## Materials provided

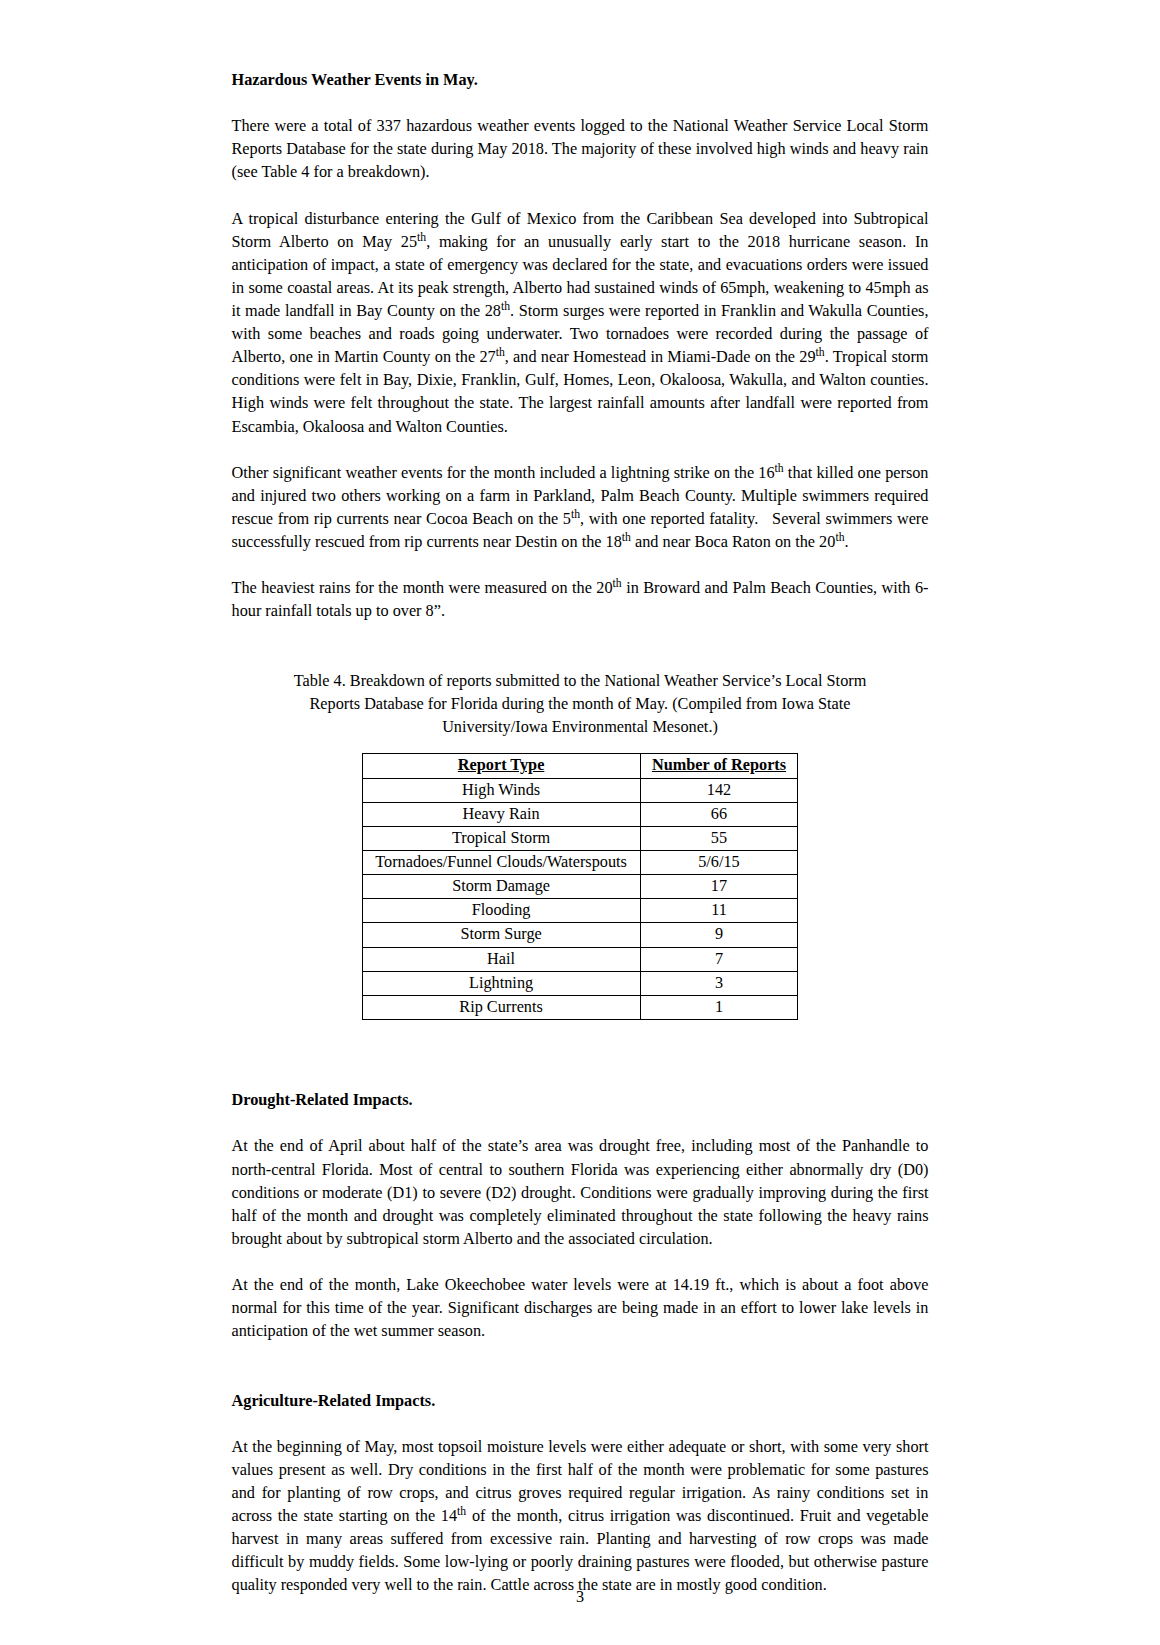Hazardous Weather Events in May.
There were a total of 337 hazardous weather events logged to the National Weather Service Local Storm Reports Database for the state during May 2018. The majority of these involved high winds and heavy rain (see Table 4 for a breakdown).
A tropical disturbance entering the Gulf of Mexico from the Caribbean Sea developed into Subtropical Storm Alberto on May 25th, making for an unusually early start to the 2018 hurricane season. In anticipation of impact, a state of emergency was declared for the state, and evacuations orders were issued in some coastal areas. At its peak strength, Alberto had sustained winds of 65mph, weakening to 45mph as it made landfall in Bay County on the 28th. Storm surges were reported in Franklin and Wakulla Counties, with some beaches and roads going underwater. Two tornadoes were recorded during the passage of Alberto, one in Martin County on the 27th, and near Homestead in Miami-Dade on the 29th. Tropical storm conditions were felt in Bay, Dixie, Franklin, Gulf, Homes, Leon, Okaloosa, Wakulla, and Walton counties. High winds were felt throughout the state. The largest rainfall amounts after landfall were reported from Escambia, Okaloosa and Walton Counties.
Other significant weather events for the month included a lightning strike on the 16th that killed one person and injured two others working on a farm in Parkland, Palm Beach County. Multiple swimmers required rescue from rip currents near Cocoa Beach on the 5th, with one reported fatality. Several swimmers were successfully rescued from rip currents near Destin on the 18th and near Boca Raton on the 20th.
The heaviest rains for the month were measured on the 20th in Broward and Palm Beach Counties, with 6-hour rainfall totals up to over 8”.
Table 4. Breakdown of reports submitted to the National Weather Service’s Local Storm Reports Database for Florida during the month of May. (Compiled from Iowa State University/Iowa Environmental Mesonet.)
| Report Type | Number of Reports |
| --- | --- |
| High Winds | 142 |
| Heavy Rain | 66 |
| Tropical Storm | 55 |
| Tornadoes/Funnel Clouds/Waterspouts | 5/6/15 |
| Storm Damage | 17 |
| Flooding | 11 |
| Storm Surge | 9 |
| Hail | 7 |
| Lightning | 3 |
| Rip Currents | 1 |
Drought-Related Impacts.
At the end of April about half of the state’s area was drought free, including most of the Panhandle to north-central Florida. Most of central to southern Florida was experiencing either abnormally dry (D0) conditions or moderate (D1) to severe (D2) drought. Conditions were gradually improving during the first half of the month and drought was completely eliminated throughout the state following the heavy rains brought about by subtropical storm Alberto and the associated circulation.
At the end of the month, Lake Okeechobee water levels were at 14.19 ft., which is about a foot above normal for this time of the year. Significant discharges are being made in an effort to lower lake levels in anticipation of the wet summer season.
Agriculture-Related Impacts.
At the beginning of May, most topsoil moisture levels were either adequate or short, with some very short values present as well. Dry conditions in the first half of the month were problematic for some pastures and for planting of row crops, and citrus groves required regular irrigation. As rainy conditions set in across the state starting on the 14th of the month, citrus irrigation was discontinued. Fruit and vegetable harvest in many areas suffered from excessive rain. Planting and harvesting of row crops was made difficult by muddy fields. Some low-lying or poorly draining pastures were flooded, but otherwise pasture quality responded very well to the rain. Cattle across the state are in mostly good condition.
3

## What you are asked to do
Where does the word "Reports" appear in the material above? Copy every line that holds it.

## Output for this exercise
There were a total of 337 hazardous weather events logged to the National Weather Service Local Storm Reports Database for the state during May 2018. The majority of these involved high winds and heavy rain (see Table 4 for a breakdown).
Table 4. Breakdown of reports submitted to the National Weather Service’s Local Storm Reports Database for Florida during the month of May. (Compiled from Iowa State University/Iowa Environmental Mesonet.)
| Report Type | Number of Reports |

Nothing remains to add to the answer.